Gogoi alleged that all three experts were from organizations that had green-flagged the project design in the past over-ruling objections raised by the Assam Expert Group, a committee set up by the Assam Government to examine the project in 2007.

Pande retired as Additional Director General of the Geological Survey of India (GSI) in 2011. The GSI researched the Subansiri project and was part of the National Committee on Seismic Design Parameters (NCSDP) which cleared the project based on seismic design parameters which are currently under dispute.

Scott is chief engineer, Brahmaputra and Barak Basin, Central Water Commission (CWC), which has been involved in conceiving and reviewing the Subansiri project. Both the Dam Design Review Panel (DDRP) and the NCSDP had members from the CWC.
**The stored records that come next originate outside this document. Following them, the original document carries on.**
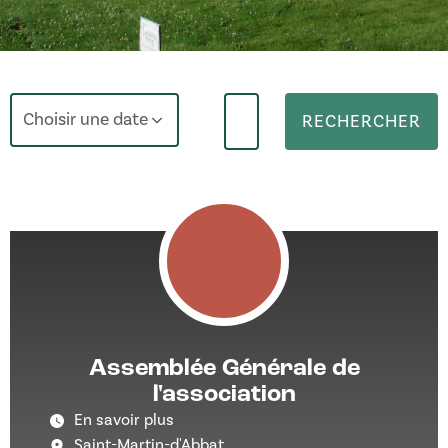
Choisir une date
RECHERCHER
Assemblée Générale de
l'association
En savoir plus
Saint-Martin-d'Abbat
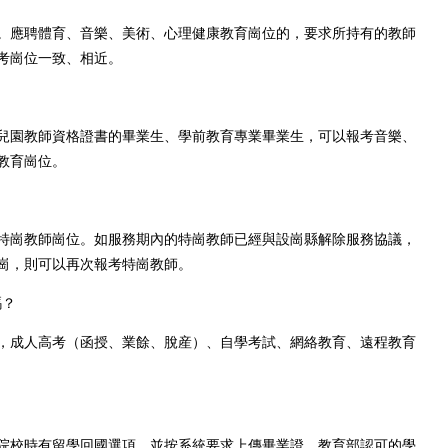
應聘體育、音樂、美術、心理健康教育崗位的，要求所持有的教師
考崗位一致、相近。
園教師資格證書的畢業生、學前教育專業畢業生，可以報考音樂、
教育崗位。
崗教師崗位。如服務期內的特崗教師已經與設崗縣解除服務協議，
崗，則可以再次報考特崗教師。
嗎？
成人高考（函授、業餘、脫産）、自學考試、網絡教育、遠程教育
校時有留學回國選項，並按系統要求上傳畢業證、教育部認可的學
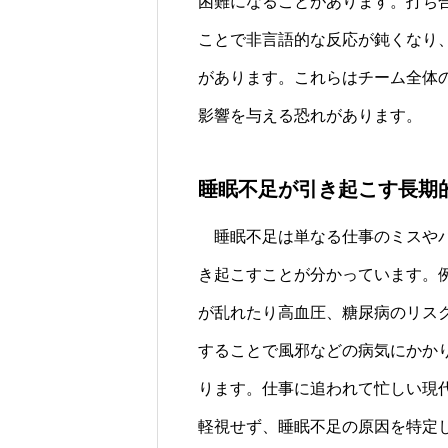
困難になることがあります。打ち
ことで非言語的な反応が鈍くなり
があります。これらはチーム全体
影響を与える恐れがあります。
睡眠不足が引き起こす長期
睡眠不足は単なる仕事のミスやパ
き起こすことが分かっています。
が乱れたり高血圧、糖尿病のリス
することで風邪などの病気にかか
ります。仕事に追われて忙しい現
軽視せず、睡眠不足の原因を特定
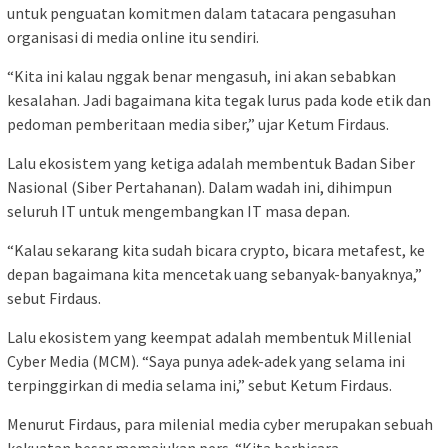
untuk penguatan komitmen dalam tatacara pengasuhan
organisasi di media online itu sendiri.
“Kita ini kalau nggak benar mengasuh, ini akan sebabkan
kesalahan. Jadi bagaimana kita tegak lurus pada kode etik dan
pedoman pemberitaan media siber,” ujar Ketum Firdaus.
Lalu ekosistem yang ketiga adalah membentuk Badan Siber
Nasional (Siber Pertahanan). Dalam wadah ini, dihimpun
seluruh IT untuk mengembangkan IT masa depan.
“Kalau sekarang kita sudah bicara crypto, bicara metafest, ke
depan bagaimana kita mencetak uang sebanyak-banyaknya,”
sebut Firdaus.
Lalu ekosistem yang keempat adalah membentuk Millenial
Cyber Media (MCM). “Saya punya adek-adek yang selama ini
terpinggirkan di media selama ini,” sebut Ketum Firdaus.
Menurut Firdaus, para milenial media cyber merupakan sebuah
kekuatan besar memajukan pers. “Kita berbicara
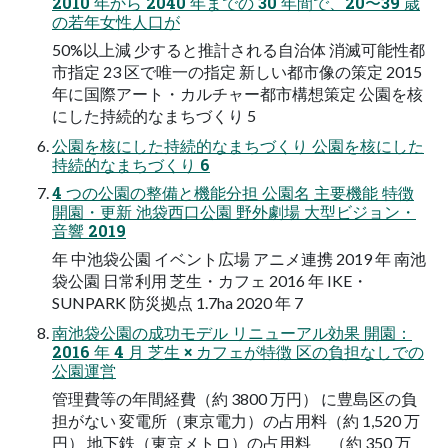
2010 年から 2040 年までの 30 年間で、20〜39 歳
の若年女性人口が
50%以上減 少すると推計される自治体 消滅可能性都
市指定 23 区で唯一の指定 新しい都市像の策定 2015
年に国際アート・カルチャー都市構想策定 公園を核
にした持続的なまちづくり 5
公園を核にした持続的なまちづくり 公園を核にした
持続的なまちづくり 6
4 つの公園の整備と機能分担 公園名 主要機能 特徴
開園・更新 池袋西口公園 野外劇場 大型ビジョン・
音響 2019
年 中池袋公園 イベント広場 アニメ連携 2019 年 南池
袋公園 日常利用 芝生・カフェ 2016 年 IKE・
SUNPARK 防災拠点 1.7ha 2020 年 7
南池袋公園の成功モデル リニューアル効果 開園：
2016 年 4 月 芝生 × カフェが特徴 区の負担なしでの
公園運営
管理費等の年間経費（約 3800 万円） に豊島区の負
担がない 変電所（東京電力）の占用料（約 1,520 万
円） 地下鉄（東京メトロ）の占用料 （約 350 万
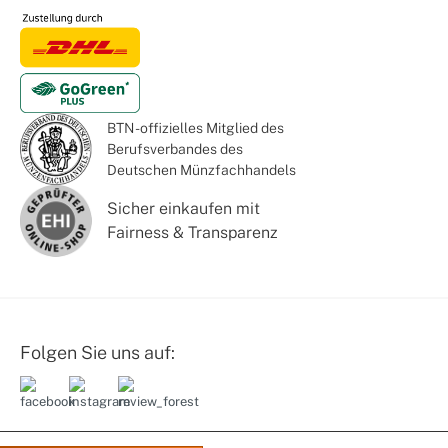
BTN - offizielles Mitglied des
Berufsverbandes des
Deutschen Münzfachhandels
Sicher einkaufen mit
Fairness & Transparenz
Folgen Sie uns auf:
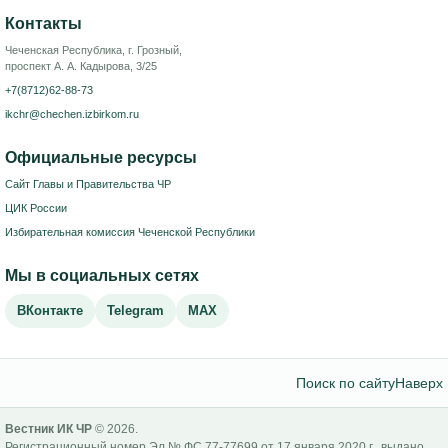
Контакты
Чеченская Республика, г. Грозный,
проспект А. А. Кадырова, 3/25
+7(8712)62-88-73
ikchr@chechen.izbirkom.ru
Официальные ресурсы
Сайт Главы и Правительства ЧР
ЦИК России
Избирательная комиссия Чеченской Республики
Мы в социальных сетях
ВКонтакте
Telegram
MAX
Поиск по сайту
Наверх
Вестник ИК ЧР
© 2026.
Регистрационный номер Эл № ФС 77-77699 от 17 января 2020 г., выдано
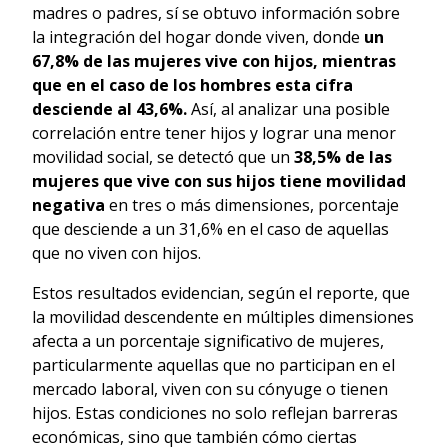
madres o padres, sí se obtuvo información sobre
la integración del hogar donde viven, donde
un
67,8% de las mujeres vive con hijos, mientras
que en el caso de los hombres esta cifra
desciende al 43,6%.
Así, al analizar una posible
correlación entre tener hijos y lograr una menor
movilidad social, se detectó que un
38,5% de las
mujeres que vive con sus hijos tiene movilidad
negativa
en tres o más dimensiones, porcentaje
que desciende a un 31,6% en el caso de aquellas
que no viven con hijos.
Estos resultados evidencian, según el reporte, que
la movilidad descendente en múltiples dimensiones
afecta a un porcentaje significativo de mujeres,
particularmente aquellas que no participan en el
mercado laboral, viven con su cónyuge o tienen
hijos. Estas condiciones no solo reflejan barreras
económicas, sino que también cómo ciertas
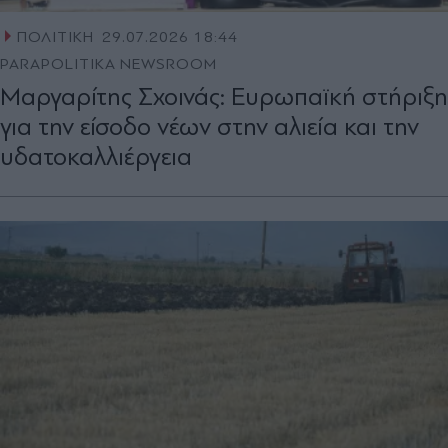
ΠΟΛΙΤΙΚΗ
29.07.2026 18:44
PARAPOLITIKA NEWSROOM
Μαργαρίτης Σχοινάς: Ευρωπαϊκή στήριξη
για την είσοδο νέων στην αλιεία και την
υδατοκαλλιέργεια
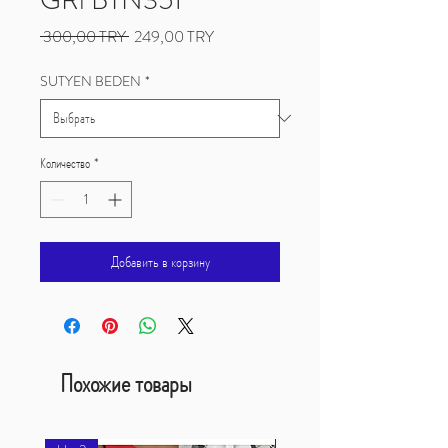
Обычная
Спеццена
 300,00 TRY 
249,00 TRY
цена
SUTYEN BEDEN
*
Количество
*
Добавить в корзину
Похожие товары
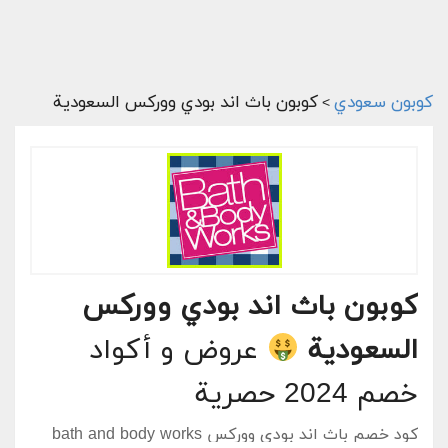
كوبون سعودي
كوبون باث اند بودي ووركس السعودية
>
كوبون باث اند بودي ووركس
السعودية
عروض و أكواد
خصم 2024 حصرية
كود خصم باث اند بودي ووركس
bath and body works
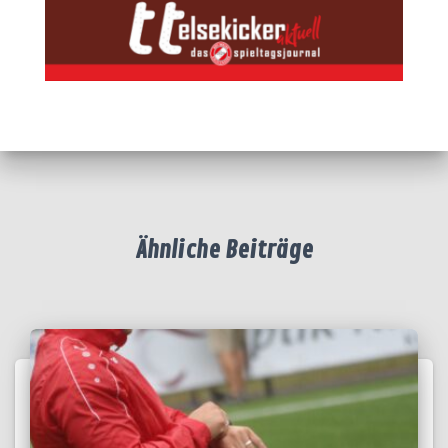
Ähnliche Beiträge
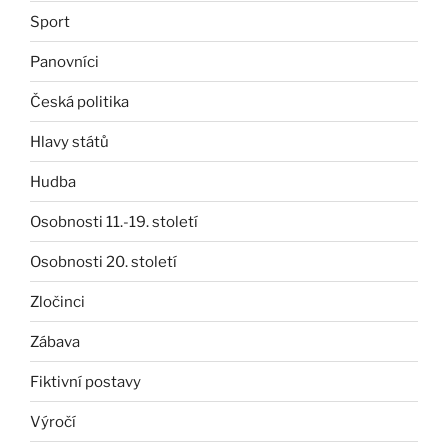
Sport
Panovníci
Česká politika
Hlavy států
Hudba
Osobnosti 11.-19. století
Osobnosti 20. století
Zločinci
Zábava
Fiktivní postavy
Výročí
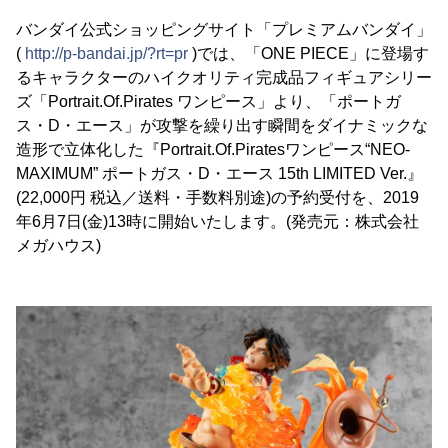
バンダイ公式ショッピングサイト「プレミアムバンダイ」
(
http://p-bandai.jp/?rt=pr
)では、「ONE PIECE」に登場す
るキャラクターのハイクオリティ完成品フィギュアシリー
ズ「Portrait.Of.Pirates ワンピース」より、「ポートガ
ス・D・エース」が攻撃を繰り出す瞬間をダイナミックな
造形で立体化した『Portrait.Of.Piratesワンピース“NEO-
MAXIMUM” ポートガス・D・エース 15th LIMITED Ver.』
(22,000円 税込／送料・手数料別途)の予約受付を、2019
年6月7日(金)13時に開始いたします。(発売元：株式会社
メガハウス)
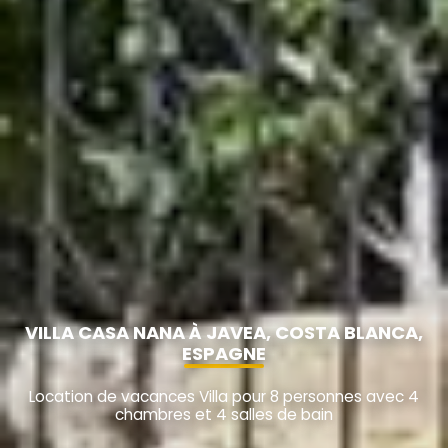
VILLA CASA NANA À JAVEA, COSTA BLANCA,
ESPAGNE
Location de vacances Villa pour 8 personnes avec 4
chambres et 4 salles de bain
Between 2009 and 2013, Gupta was director of Pune-based Central Water and Power Research Station (CWPRS) which was involved in the designing process of the Subansiri project. As director, CWPRS, Gupta was also part of the NCSDP which re-examined the seismic design parameters of the project and held, in March 2013, that further revisions were not required.

After completing his tenure as director, CWPRS, Gupta attended at least two meetings – in December 2013 at Guwahati and in December 2014 at Delhi – as an ‘Expert from the Government of India’ and contradicted views of the Assam Expert Group on quake-related dam safety issues, the report detailed.

While a senior Environment Ministry official declined to comment, Gupta and Scott denied any conflict of interest. “Unlike the CWC or the GSI, the CWPRS never had to do much with the project. We are now looking into all reports and I can comment only when we have completed that process,” said Gupta.

“It’s not fair to assume that one cannot have an opinion as an individual expert. The scope of the CWC’s work is huge but I was never involved with the Subansiri project in the past. In any case, the mandate of the NGT is very clear and we will follow that,” Scott had said as reported in the national daily.